→ TASK GOAL:
The expected output is exactly the lines below, starting at the line with "zaś jest efektem działania grzałki" and ending at the line with "Najpopularniejsze e-liquidy zawierają", both included; no other line belongs in it.

→ MATERIAL SHOWN:
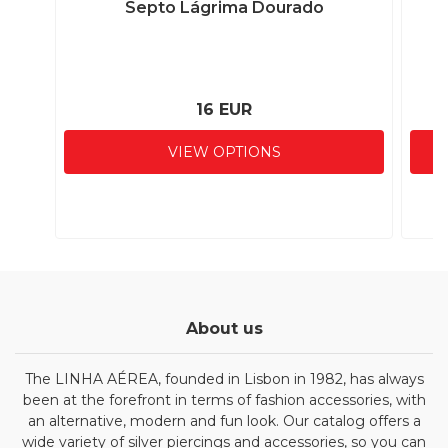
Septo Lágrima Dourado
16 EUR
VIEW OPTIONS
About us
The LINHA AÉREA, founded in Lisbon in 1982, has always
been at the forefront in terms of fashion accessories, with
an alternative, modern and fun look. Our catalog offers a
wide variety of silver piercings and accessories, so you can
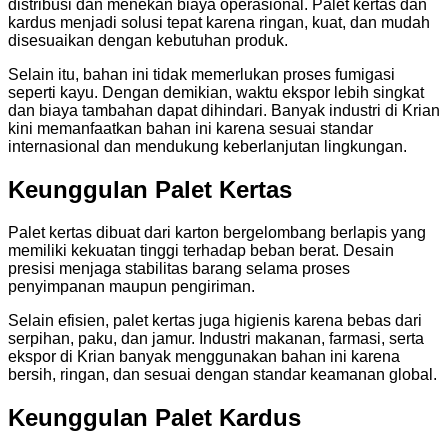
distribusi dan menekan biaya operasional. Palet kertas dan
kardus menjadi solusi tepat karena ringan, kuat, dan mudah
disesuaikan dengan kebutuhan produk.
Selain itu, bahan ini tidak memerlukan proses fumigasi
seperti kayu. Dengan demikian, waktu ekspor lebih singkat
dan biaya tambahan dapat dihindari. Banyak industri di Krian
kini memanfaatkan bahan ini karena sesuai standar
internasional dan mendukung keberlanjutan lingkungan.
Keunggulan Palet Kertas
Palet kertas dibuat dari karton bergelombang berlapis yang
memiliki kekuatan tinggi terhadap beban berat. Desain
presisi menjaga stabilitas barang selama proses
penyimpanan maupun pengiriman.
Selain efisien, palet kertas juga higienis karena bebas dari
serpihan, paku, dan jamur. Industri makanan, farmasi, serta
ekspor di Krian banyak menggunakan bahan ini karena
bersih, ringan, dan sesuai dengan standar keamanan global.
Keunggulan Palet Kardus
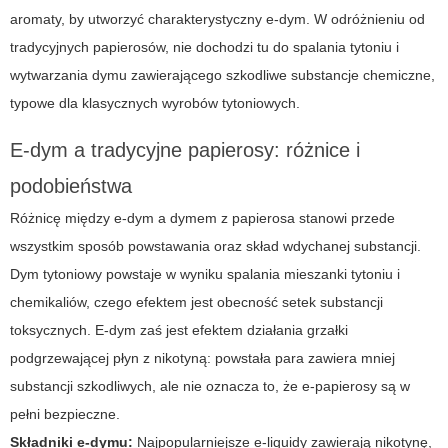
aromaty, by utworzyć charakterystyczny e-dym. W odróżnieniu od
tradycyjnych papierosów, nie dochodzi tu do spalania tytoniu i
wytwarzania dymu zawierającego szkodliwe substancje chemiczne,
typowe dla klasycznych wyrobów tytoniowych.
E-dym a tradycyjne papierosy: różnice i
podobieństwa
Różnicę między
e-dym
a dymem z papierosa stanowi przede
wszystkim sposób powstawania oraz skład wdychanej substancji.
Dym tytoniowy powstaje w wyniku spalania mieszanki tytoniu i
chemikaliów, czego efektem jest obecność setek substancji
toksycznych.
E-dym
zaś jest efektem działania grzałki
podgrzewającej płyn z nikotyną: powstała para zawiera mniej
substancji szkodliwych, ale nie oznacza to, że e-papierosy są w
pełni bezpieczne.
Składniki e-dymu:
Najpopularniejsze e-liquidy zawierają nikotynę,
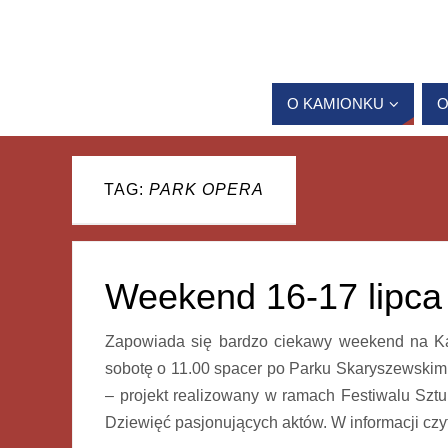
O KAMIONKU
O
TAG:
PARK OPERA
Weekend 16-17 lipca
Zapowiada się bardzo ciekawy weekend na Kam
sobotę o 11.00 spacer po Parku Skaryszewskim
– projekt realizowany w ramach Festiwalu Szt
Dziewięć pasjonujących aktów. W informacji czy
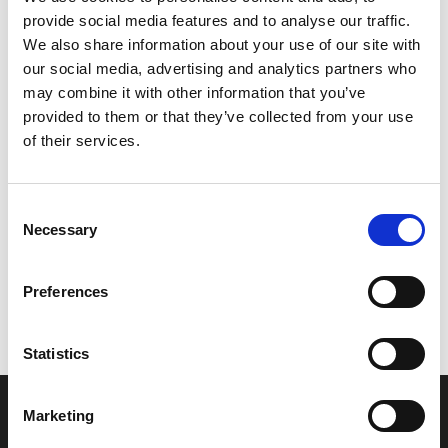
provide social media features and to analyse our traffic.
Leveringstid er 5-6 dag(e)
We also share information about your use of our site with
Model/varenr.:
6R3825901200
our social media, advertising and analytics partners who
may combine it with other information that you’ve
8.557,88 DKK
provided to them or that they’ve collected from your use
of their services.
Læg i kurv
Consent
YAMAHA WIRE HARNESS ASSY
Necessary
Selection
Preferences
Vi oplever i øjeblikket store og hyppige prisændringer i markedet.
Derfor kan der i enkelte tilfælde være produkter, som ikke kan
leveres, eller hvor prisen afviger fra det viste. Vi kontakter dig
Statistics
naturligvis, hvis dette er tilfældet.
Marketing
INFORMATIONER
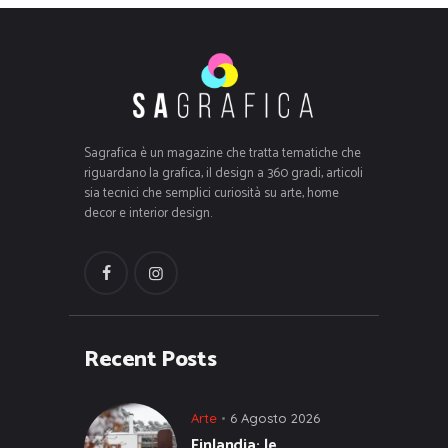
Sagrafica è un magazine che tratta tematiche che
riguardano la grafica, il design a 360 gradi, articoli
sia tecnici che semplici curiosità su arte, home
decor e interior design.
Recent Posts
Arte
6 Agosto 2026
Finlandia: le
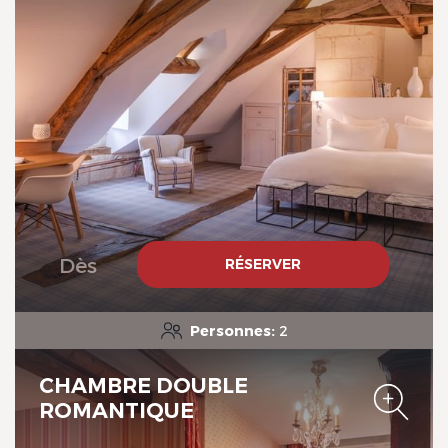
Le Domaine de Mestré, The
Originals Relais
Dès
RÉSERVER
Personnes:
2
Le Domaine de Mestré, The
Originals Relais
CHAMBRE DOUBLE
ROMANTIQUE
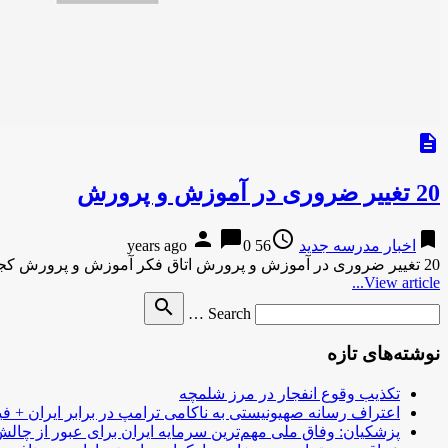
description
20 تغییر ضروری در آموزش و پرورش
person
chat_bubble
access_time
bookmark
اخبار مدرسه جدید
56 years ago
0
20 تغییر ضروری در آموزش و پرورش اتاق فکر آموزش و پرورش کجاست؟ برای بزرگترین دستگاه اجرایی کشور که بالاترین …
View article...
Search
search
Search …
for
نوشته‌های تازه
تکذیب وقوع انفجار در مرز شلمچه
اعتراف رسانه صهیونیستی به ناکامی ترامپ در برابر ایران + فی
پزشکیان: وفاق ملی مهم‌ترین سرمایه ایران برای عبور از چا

* * *

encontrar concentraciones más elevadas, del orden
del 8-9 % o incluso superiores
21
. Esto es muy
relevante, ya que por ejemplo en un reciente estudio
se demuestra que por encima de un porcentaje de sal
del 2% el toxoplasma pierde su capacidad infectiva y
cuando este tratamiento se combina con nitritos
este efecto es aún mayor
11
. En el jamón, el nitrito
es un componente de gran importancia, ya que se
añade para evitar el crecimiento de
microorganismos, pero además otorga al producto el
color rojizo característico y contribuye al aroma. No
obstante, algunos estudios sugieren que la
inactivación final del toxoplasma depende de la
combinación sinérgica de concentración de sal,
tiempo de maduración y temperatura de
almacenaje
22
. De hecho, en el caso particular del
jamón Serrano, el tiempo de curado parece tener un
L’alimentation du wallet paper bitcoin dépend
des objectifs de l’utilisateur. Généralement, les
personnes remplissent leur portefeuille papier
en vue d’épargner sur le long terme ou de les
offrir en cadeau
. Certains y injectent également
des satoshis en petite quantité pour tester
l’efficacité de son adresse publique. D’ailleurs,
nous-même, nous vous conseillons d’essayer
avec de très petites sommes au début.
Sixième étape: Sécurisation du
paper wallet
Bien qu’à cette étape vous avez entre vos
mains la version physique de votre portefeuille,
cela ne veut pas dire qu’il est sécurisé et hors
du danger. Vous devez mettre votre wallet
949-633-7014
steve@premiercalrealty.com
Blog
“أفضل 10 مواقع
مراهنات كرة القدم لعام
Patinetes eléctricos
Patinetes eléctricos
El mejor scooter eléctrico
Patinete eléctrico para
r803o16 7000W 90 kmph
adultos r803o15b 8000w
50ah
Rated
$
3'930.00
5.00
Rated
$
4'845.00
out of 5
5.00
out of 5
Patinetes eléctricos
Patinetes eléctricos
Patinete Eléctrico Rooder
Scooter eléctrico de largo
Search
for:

--

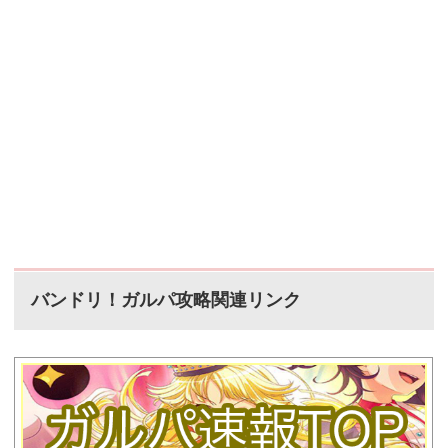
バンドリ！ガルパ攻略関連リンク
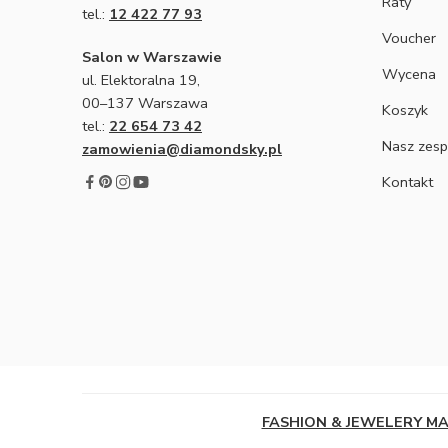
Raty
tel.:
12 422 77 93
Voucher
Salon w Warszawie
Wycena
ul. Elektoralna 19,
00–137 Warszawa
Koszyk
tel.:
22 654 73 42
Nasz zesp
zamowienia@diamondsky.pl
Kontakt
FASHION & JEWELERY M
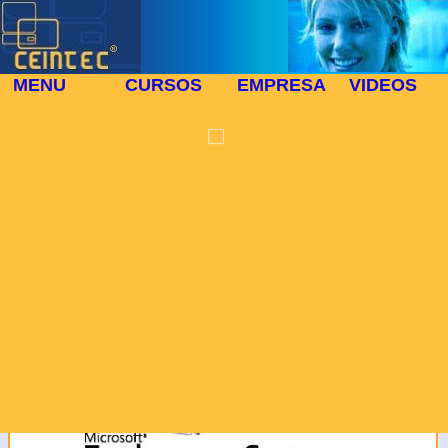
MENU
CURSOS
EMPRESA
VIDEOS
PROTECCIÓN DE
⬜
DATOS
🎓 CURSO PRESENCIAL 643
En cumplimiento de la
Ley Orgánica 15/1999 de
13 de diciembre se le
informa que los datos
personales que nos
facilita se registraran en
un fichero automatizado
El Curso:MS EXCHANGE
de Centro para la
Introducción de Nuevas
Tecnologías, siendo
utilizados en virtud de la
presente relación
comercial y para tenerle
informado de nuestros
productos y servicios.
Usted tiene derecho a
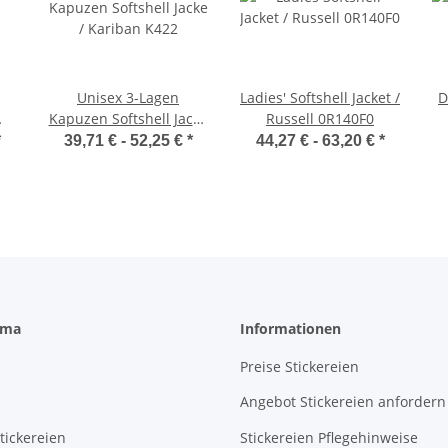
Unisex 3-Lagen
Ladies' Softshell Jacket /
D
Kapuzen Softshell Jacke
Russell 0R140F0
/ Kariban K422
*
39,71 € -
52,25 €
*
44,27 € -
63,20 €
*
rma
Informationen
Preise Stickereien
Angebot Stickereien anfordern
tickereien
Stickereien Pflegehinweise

→ ANSWER TO THIS PROBLEM:
zaś jest efektem działania grzałki
podgrzewającej płyn z nikotyną: powstała para zawiera mniej
substancji szkodliwych, ale nie oznacza to, że e-papierosy są w
pełni bezpieczne.
Składniki e-dymu:
Najpopularniejsze e-liquidy zawierają nikotynę,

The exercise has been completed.